– Надо подумать, – пробормотала я. – Постой, у меня, кажется, еще звонок, – я взглянула на экран и, заметив номер главврача из частной клиники, выпалила. – Я тебе перезвоню! Алло?

– Госпожа Кац? – спросил врач, сдерживая непрофессиональную бурю эмоций в голосе. – Волков пришел в себя.

Руку внезапно разбила дрожь – я чуть телефон не выронила.

– Он в сознании? – прошептала я и закричала. – Борис, поворачивай, срочно в больницу! Я уже еду!

Я была в лихорадочном состоянии. Шла по коридору и под моими туфлями колотился пол. Не слышала криков за спиной «Госпожа Кац, туда нельзя!» Мельком в зеркалах увидела себя: кожа кипенно-белая, глаза горят, из укладки выбились локоны. Я остановилась на перекрестье коридоров, оглядывая одинаковые серо-голубые стены, и пытаясь вспомнить дорогу к Антону. Дыхание прыгало, как сумасшедшее.
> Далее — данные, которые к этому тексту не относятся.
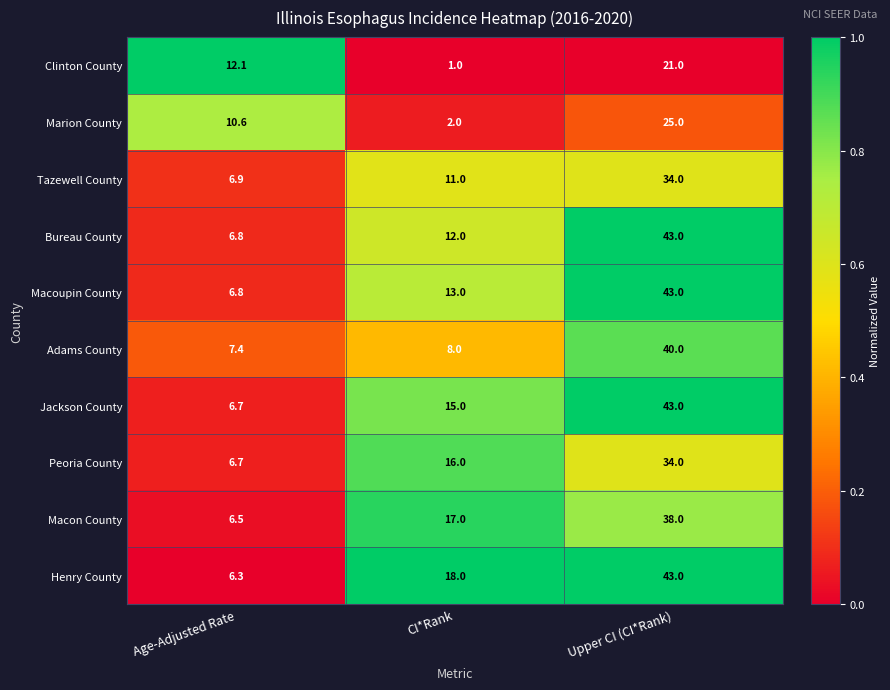

Reading left to right, transcribe all the data shown in this chart.

Clinton County: 12.1	1.0	21.0
Marion County: 10.6	2.0	25.0
Tazewell County: 6.9	11.0	34.0
Bureau County: 6.8	12.0	43.0
Macoupin County: 6.8	13.0	43.0
Adams County: 7.4	8.0	40.0
Jackson County: 6.7	15.0	43.0
Peoria County: 6.7	16.0	34.0
Macon County: 6.5	17.0	38.0
Henry County: 6.3	18.0	43.0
– Не волнуйтесь, – Борис прикоснулся к дрожащему плечу.

Я вздрогнула – вся, как оголенный нерв. Нас догнала девушка с ресепшен и виновато зашептала, загородив дорогу:

– Госпожа Кац!.. Извините, к Волкову нельзя без разрешения главного врача!

Я позволила увести себя в кабинет. Там мужчины усадили меня на стул. Врач предложил воды, от которой пахло чем-то лекарственным, а Борис встал позади.
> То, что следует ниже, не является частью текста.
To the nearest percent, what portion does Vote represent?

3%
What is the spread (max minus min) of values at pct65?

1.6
– Как он? В каком состоянии? – я взяла стакан, но не удержала, так тряслись руки, и переставила обратно на стол. – Я хочу с ним поговорить.

– Не все так просто, – он сунул руки в карманы белого халата. – Волков вышел из длительной комы. Он реагирует на раздражители, может фокусировать взгляд… Но впереди обследование и долгая реабилитация.

– Он понимает речь? Узнает близких?

– Когнитивные функции еще не восстановились, – врач говорил мягко и доброжелательно, как с неуравновешенным человеком. – Вы можете его увидеть, но чуда не ждите.

Я выдохнула, опустив глаза. Бледные руки дрожали на коленях, я начала комкать подол. Закрыла глаза: после всплеска адреналина резко пришла слабость.

Он жив, пришел в себя – разве это уже не чудо? Последняя ниточка, связывающая меня с мужем. В глубине души я не надеялась на благополучный исход: полгода в коме. Ждала, что эту последнюю нить беспощадно отрежут ножницами, и я потеряю остатки надежды.

Пусть не сразу. Но Антон расскажет, что случилось на самом деле.

– Кто еще знает, что Волков очнулся? – спросил Борис.

– Мать… Это все.

– Больше никому не сообщайте.

– Я обязан уведомить органы. Он важный свидетель.

А в перспективе – обвиняемый... Борис тихо переубеждал врача: нужно подождать, мы готовы платить за конфиденциальность, риски, и бог знает, что еще, главное, как можно меньший круг должен узнать, что Антон пришел в себя.

– Проводите меня в палату, – попросила я.

Когда открылась дверь, я почти успокоилась. Но к кровати шла, словно на эшафот. Снаружи был солнечный день, но здесь прохладно. Светонепроницаемые белые шторки опущены, окна светились ярким уличным светом. В палате дежурила медсестра. Попискивала электроника, но аппарат для дыхания отключили, а повязку сняли с глаз. Антон выглядел таким же безжизненным, как и в первый раз.

Молодой, сильный мужчина с огромной волей к жизни, если вопреки всему победил смерть. Вытянутые вдоль руки в багровых рубцах. Накрыт легкой простыней. Лицо рябое от мелких ожогов, сизое от пробившейся щетины.

Когда я села на стул для посетителей, Антон открыл глаза. Я задержала дыхание, с надеждой ловя взгляд. Зрачки сфокусировались на мне, но лицо осталось бессмысленным, словно он дезориентирован.

– Антон, – я положила ладони на шершавые щеки, слегка повернула голову к себе, подсказывая, куда смотреть. – Ты меня видишь? Это Дина Кац, жена Эмиля.